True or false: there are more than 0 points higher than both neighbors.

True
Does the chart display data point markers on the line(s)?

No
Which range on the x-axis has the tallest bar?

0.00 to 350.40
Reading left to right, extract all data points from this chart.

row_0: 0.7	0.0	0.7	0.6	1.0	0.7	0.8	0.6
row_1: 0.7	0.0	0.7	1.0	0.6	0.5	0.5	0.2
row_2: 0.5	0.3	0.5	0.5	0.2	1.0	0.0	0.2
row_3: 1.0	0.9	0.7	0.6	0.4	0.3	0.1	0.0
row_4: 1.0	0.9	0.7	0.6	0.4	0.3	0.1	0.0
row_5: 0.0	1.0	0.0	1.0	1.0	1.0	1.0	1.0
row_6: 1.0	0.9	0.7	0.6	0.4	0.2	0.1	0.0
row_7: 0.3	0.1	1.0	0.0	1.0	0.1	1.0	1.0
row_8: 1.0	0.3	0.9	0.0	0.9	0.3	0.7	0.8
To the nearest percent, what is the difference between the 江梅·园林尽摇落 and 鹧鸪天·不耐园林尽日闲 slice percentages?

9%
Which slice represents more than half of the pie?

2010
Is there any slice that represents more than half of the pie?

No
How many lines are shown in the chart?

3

____________________

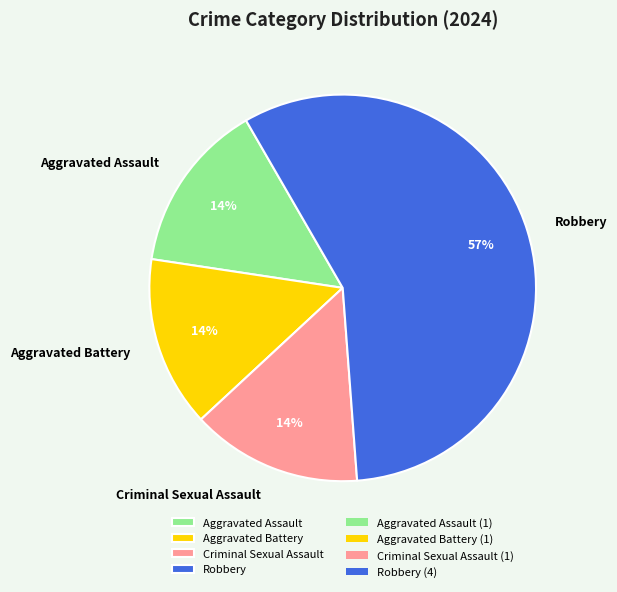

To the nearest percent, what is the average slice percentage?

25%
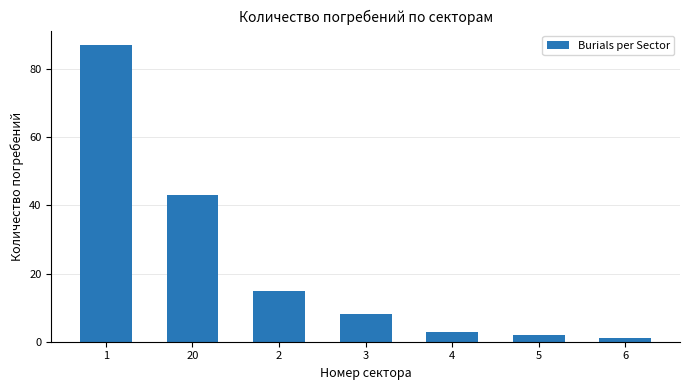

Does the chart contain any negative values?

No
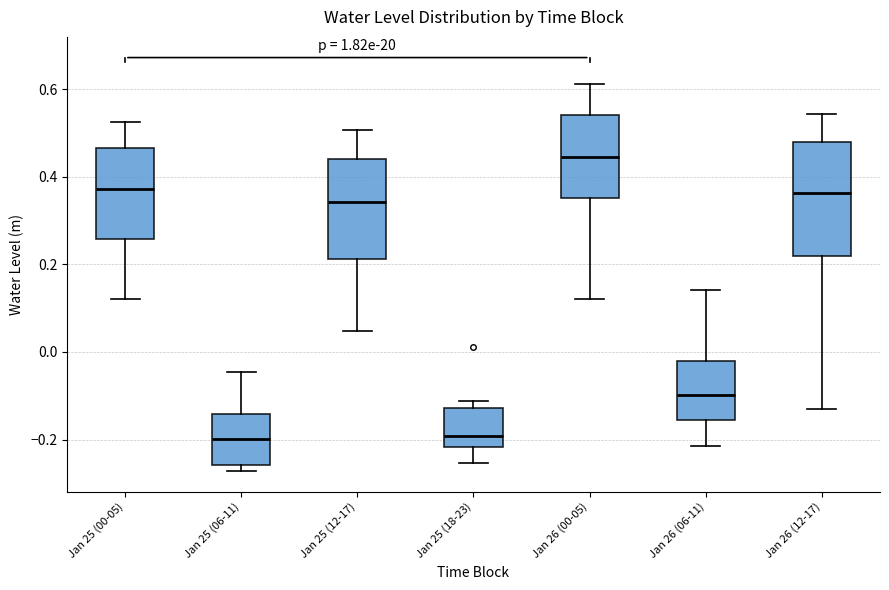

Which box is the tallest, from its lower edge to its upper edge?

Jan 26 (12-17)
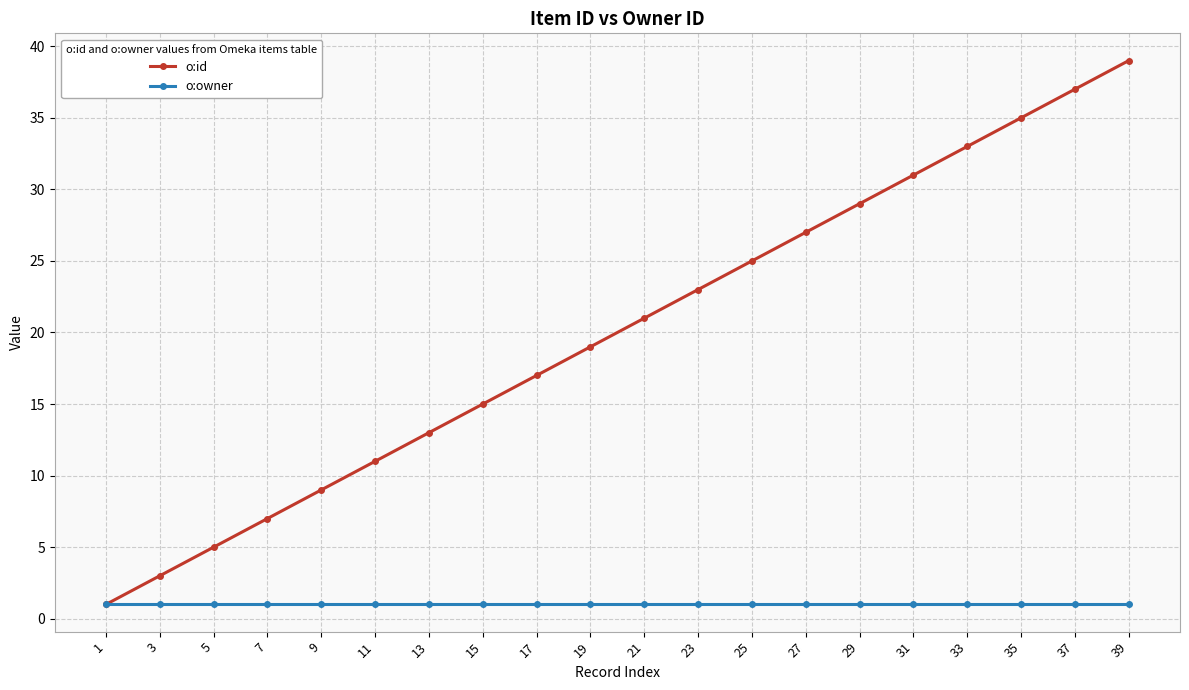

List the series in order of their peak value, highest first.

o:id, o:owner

____________________

Exercise details:
Rewrite the lines from the one containing "True or false: there" through the one containing "To the nearest percent, what is the difference" as a numbered list, leaving out blank lines.

Exercise output:
1. True or false: there are more than 0 points higher than both neighbors.
2. True
3. Does the chart display data point markers on the line(s)?
4. No
5. Which range on the x-axis has the tallest bar?
6. 0.00 to 350.40
7. Reading left to right, extract all data points from this chart.
8. row_0: 0.7	0.0	0.7	0.6	1.0	0.7	0.8	0.6
9. row_1: 0.7	0.0	0.7	1.0	0.6	0.5	0.5	0.2
10. row_2: 0.5	0.3	0.5	0.5	0.2	1.0	0.0	0.2
11. row_3: 1.0	0.9	0.7	0.6	0.4	0.3	0.1	0.0
12. row_4: 1.0	0.9	0.7	0.6	0.4	0.3	0.1	0.0
13. row_5: 0.0	1.0	0.0	1.0	1.0	1.0	1.0	1.0
14. row_6: 1.0	0.9	0.7	0.6	0.4	0.2	0.1	0.0
15. row_7: 0.3	0.1	1.0	0.0	1.0	0.1	1.0	1.0
16. row_8: 1.0	0.3	0.9	0.0	0.9	0.3	0.7	0.8
17. To the nearest percent, what is the difference between the 江梅·园林尽摇落 and 鹧鸪天·不耐园林尽日闲 slice percentages?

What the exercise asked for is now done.